→ **EXERCISE DIRECTIONS**: Scan the listing below for "APERTURE", then report every line that has it.

[EXTRACTED INFORMATION Boundary: Start]

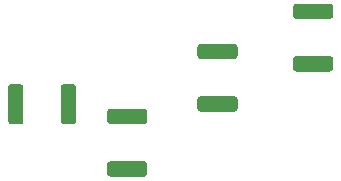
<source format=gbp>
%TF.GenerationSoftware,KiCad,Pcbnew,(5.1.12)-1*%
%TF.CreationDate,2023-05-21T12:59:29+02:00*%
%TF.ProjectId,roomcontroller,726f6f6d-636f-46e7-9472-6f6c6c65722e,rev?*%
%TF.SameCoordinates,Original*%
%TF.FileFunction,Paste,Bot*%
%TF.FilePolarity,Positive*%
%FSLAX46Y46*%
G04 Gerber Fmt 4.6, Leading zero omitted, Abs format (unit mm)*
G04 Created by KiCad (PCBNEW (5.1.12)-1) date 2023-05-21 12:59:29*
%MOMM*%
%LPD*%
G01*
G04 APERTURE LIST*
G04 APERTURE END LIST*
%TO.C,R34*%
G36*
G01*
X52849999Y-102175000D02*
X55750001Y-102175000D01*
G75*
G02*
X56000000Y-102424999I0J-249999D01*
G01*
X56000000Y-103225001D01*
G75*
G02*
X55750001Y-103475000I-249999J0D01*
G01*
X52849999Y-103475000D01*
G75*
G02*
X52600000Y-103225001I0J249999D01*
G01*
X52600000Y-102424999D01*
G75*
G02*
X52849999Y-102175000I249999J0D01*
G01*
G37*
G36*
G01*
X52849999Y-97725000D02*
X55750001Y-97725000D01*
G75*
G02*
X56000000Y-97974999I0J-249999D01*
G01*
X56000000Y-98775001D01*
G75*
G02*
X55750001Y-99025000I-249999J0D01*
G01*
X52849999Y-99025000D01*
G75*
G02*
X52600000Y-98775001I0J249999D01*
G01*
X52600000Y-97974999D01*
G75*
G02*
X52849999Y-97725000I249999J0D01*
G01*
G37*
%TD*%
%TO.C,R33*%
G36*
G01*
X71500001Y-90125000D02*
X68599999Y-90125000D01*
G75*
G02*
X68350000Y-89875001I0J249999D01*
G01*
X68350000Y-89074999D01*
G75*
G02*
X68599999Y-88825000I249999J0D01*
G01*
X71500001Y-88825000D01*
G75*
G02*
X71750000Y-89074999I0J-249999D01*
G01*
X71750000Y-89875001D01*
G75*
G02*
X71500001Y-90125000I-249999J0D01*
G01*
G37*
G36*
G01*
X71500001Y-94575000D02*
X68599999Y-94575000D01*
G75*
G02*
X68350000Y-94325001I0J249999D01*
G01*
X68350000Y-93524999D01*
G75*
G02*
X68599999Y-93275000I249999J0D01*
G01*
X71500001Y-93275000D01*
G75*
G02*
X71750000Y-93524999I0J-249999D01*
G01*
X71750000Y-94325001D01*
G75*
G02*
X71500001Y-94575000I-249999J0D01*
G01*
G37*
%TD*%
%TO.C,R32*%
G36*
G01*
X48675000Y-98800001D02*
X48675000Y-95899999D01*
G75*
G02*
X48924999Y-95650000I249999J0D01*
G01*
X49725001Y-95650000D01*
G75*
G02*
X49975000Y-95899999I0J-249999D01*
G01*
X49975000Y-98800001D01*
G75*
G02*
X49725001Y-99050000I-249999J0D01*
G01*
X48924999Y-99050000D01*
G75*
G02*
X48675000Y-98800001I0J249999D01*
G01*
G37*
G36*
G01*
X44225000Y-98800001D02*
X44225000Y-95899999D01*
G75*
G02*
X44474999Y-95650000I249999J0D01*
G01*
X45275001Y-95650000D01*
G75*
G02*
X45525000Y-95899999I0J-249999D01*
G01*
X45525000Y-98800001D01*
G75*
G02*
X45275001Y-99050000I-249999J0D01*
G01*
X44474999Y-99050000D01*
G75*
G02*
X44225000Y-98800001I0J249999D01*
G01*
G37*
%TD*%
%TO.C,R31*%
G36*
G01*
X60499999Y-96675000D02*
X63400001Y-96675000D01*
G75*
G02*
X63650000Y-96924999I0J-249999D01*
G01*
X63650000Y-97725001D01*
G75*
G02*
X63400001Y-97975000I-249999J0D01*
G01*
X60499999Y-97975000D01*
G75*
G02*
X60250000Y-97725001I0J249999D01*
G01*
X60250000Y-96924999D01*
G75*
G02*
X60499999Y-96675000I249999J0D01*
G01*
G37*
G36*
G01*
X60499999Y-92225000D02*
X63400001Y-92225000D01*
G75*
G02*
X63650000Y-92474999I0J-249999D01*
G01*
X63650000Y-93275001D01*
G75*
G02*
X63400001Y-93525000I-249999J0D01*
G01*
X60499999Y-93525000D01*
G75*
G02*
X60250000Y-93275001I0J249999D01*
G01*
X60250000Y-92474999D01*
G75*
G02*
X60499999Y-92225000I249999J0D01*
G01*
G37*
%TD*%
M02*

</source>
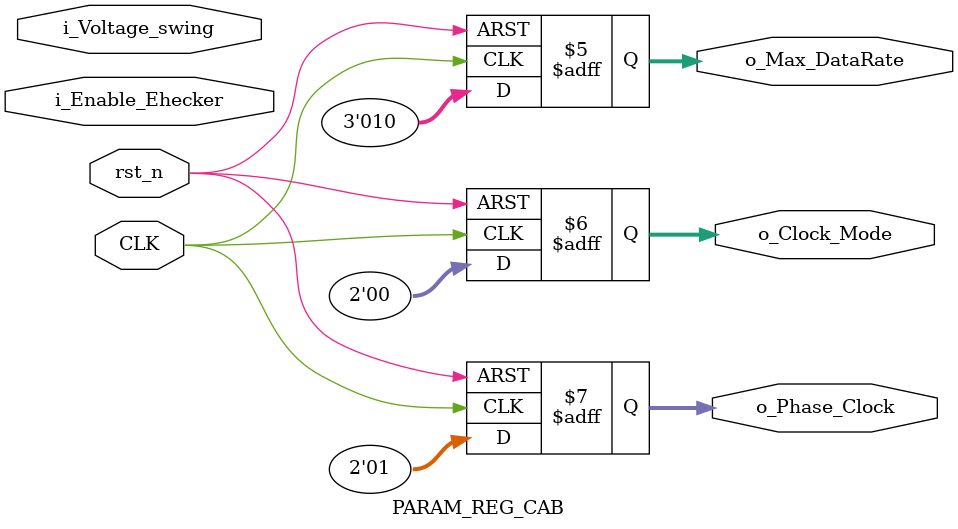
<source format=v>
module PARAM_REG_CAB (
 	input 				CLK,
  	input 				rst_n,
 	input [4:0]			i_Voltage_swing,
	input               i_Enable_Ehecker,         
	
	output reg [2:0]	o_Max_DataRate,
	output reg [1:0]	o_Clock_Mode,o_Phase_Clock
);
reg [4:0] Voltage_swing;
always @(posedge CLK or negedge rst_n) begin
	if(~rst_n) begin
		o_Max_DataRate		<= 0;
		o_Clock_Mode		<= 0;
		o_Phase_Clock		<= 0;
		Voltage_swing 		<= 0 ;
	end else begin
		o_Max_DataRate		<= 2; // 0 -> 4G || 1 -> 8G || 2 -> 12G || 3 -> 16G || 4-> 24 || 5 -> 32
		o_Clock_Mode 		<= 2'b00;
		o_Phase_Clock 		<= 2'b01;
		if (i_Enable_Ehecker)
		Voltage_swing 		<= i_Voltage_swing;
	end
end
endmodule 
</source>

[EXTRACTED INFORMATION Boundary: End]

→ **EXPECTED ANSWER**:
G04 APERTURE LIST*
G04 APERTURE END LIST*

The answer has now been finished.